Provocation from Seb Chan, Chief Experience Officer, Australian Centre for the Moving Image
Working with cultural heritage institutions for almost two decades, I remain struck by three key challenges that remain unresolved. The first of these relates to the continued lack of institutional understanding of how audiences choose to spend their leisure time. The second, is how this is intertwined with issues of equity both in terms of audience and staff diversity. The third, of course, is how digital media and other technologies have been poorly understood - not just in terms of affordances and opportunities, but also in terms of competitors for this time.
As economies tighten people now find their discretionary free time increasingly scarce. Multiple jobs, a gig economy, rising personal debt levels, scattered housing - as well as the ever increasing permeation of 'mobile ambient media' into our lives has changed how many people make choices about how to use their time. As several recent studies demonstrate - and internal research at the largest institutions likely confirms - time sensitivity is far more a barrier to engaging with arts institutions than price sensitivity. Of course, those with the greatest amount of discretionary free time are often those who are also the most economically secure. For institutions lacking a large proportion of tourists - the most time rich - the issue is even more pressing.

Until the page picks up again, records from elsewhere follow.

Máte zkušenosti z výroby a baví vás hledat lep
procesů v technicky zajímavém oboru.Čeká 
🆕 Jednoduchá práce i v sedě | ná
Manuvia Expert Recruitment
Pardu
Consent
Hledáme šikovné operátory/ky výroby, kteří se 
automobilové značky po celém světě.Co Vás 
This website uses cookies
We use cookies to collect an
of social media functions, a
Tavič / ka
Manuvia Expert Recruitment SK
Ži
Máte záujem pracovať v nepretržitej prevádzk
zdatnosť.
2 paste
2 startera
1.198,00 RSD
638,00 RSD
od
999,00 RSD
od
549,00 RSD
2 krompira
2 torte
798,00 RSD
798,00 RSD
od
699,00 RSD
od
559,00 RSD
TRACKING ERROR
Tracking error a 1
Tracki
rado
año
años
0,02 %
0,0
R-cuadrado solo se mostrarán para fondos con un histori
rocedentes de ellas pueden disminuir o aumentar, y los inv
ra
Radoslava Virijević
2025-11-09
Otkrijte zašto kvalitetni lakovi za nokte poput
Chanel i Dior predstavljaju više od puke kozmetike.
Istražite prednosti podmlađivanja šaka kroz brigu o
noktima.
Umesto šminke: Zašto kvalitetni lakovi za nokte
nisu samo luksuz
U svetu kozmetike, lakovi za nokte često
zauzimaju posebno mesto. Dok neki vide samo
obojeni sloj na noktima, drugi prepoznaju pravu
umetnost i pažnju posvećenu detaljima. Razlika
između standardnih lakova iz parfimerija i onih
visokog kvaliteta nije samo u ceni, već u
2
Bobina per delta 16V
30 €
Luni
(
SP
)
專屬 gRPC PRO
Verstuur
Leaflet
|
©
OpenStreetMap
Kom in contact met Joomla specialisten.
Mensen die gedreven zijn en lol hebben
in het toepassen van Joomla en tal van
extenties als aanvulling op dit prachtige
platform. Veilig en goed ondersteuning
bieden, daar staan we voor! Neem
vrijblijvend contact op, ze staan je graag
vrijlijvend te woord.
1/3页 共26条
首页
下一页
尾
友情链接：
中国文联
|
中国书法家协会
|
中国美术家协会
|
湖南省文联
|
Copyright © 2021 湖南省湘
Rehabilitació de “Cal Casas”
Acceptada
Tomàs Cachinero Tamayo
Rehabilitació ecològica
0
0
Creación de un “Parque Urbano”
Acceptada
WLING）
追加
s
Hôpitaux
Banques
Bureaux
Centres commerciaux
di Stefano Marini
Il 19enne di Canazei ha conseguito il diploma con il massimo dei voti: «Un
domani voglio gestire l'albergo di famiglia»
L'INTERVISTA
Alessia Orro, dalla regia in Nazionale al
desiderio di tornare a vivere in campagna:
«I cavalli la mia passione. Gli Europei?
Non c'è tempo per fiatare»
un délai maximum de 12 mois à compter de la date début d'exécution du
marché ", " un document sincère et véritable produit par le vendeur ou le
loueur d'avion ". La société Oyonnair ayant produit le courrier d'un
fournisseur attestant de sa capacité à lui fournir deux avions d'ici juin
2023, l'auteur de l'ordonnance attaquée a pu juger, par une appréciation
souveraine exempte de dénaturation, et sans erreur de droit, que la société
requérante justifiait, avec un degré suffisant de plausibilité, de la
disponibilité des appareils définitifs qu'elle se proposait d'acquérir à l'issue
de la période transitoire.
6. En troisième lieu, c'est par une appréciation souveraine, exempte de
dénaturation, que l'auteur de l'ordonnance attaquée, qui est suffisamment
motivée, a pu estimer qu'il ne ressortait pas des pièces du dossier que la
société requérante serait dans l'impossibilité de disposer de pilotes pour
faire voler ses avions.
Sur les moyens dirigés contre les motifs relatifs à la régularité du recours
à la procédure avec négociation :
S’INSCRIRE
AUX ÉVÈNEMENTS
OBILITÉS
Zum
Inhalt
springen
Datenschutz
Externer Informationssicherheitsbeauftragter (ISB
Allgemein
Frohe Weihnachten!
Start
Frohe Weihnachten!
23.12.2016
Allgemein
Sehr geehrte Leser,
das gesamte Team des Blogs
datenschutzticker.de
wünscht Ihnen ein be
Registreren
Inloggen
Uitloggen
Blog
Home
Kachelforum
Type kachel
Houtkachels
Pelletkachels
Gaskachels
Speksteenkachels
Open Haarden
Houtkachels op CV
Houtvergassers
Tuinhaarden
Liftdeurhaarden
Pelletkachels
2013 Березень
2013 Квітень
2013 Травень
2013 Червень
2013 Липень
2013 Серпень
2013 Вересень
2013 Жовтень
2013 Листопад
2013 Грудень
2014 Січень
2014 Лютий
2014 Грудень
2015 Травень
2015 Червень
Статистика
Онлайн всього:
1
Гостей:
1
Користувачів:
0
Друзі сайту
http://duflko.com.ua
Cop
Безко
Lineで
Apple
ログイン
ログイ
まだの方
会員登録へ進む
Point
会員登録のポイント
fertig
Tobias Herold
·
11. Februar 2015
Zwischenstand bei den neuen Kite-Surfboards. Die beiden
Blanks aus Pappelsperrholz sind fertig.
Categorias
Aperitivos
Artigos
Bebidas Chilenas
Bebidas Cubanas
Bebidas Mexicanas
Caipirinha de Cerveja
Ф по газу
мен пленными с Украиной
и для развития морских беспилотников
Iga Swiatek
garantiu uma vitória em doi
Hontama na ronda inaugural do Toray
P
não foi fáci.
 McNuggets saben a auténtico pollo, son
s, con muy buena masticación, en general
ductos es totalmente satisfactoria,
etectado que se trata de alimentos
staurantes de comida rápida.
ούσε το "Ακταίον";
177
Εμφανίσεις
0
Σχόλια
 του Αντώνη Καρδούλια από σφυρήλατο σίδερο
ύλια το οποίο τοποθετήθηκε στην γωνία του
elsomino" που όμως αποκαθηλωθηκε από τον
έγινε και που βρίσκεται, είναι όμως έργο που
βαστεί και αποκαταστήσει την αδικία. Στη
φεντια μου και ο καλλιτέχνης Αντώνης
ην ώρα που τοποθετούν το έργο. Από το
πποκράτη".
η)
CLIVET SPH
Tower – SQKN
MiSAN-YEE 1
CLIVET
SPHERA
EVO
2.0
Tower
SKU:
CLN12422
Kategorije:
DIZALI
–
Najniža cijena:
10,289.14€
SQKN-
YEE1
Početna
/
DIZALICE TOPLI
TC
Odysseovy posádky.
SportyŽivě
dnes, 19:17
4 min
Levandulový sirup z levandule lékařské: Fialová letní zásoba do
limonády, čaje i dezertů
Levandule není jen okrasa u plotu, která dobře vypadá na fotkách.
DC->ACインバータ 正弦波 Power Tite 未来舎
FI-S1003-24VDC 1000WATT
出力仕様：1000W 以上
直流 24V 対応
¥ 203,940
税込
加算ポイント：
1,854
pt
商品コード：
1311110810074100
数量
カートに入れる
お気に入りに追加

Related to this, our sector's many attempts to attract audiences and engage communities that are more representative of the societal mix around us, continues to be patchy at best. It is increasingly clear that if our sectors' workers aren't also reflective of our broader society then audience efforts will never go very far. The US peak body for museums, the American Alliance of Museums, recently published a provocative article on this issue and raised the challenge of 'internal salary equity based on effective income'. 'Effective income' equity might see younger staff receiving much higher take home pay in recognition of their considerably higher educational debts, their lack of a foothold in the property market, their lack of 'spousal support' amongst many other factors. That's highly unlikely to happen - but if our sector is to address very pressing staff diversity issues, 'effective income equity' might be the conversation starter many organisations need to have with their funders and boards. It might start to address the huge talent pipeline challenge organisations are facing.
And so to 'digital'. The graphical web browser turns 24 this year. And looking back over those 24 years, many of the same ideas, issues, and opportunities that were dreamt of by our sectors in the late 1990s remain dreams. Arts institutions have been far too slow on transforming their operating models to integrate, and interrogate, ‘digital’ in its broadest, most networked sense. The inability to retain highly skilled technical staff within our sector is one of the root causes - along with a lack of investment in infrastructure - of the sector's inability to effectively 'compete' or sometimes even effectively 'collaborate' with media and technology industries.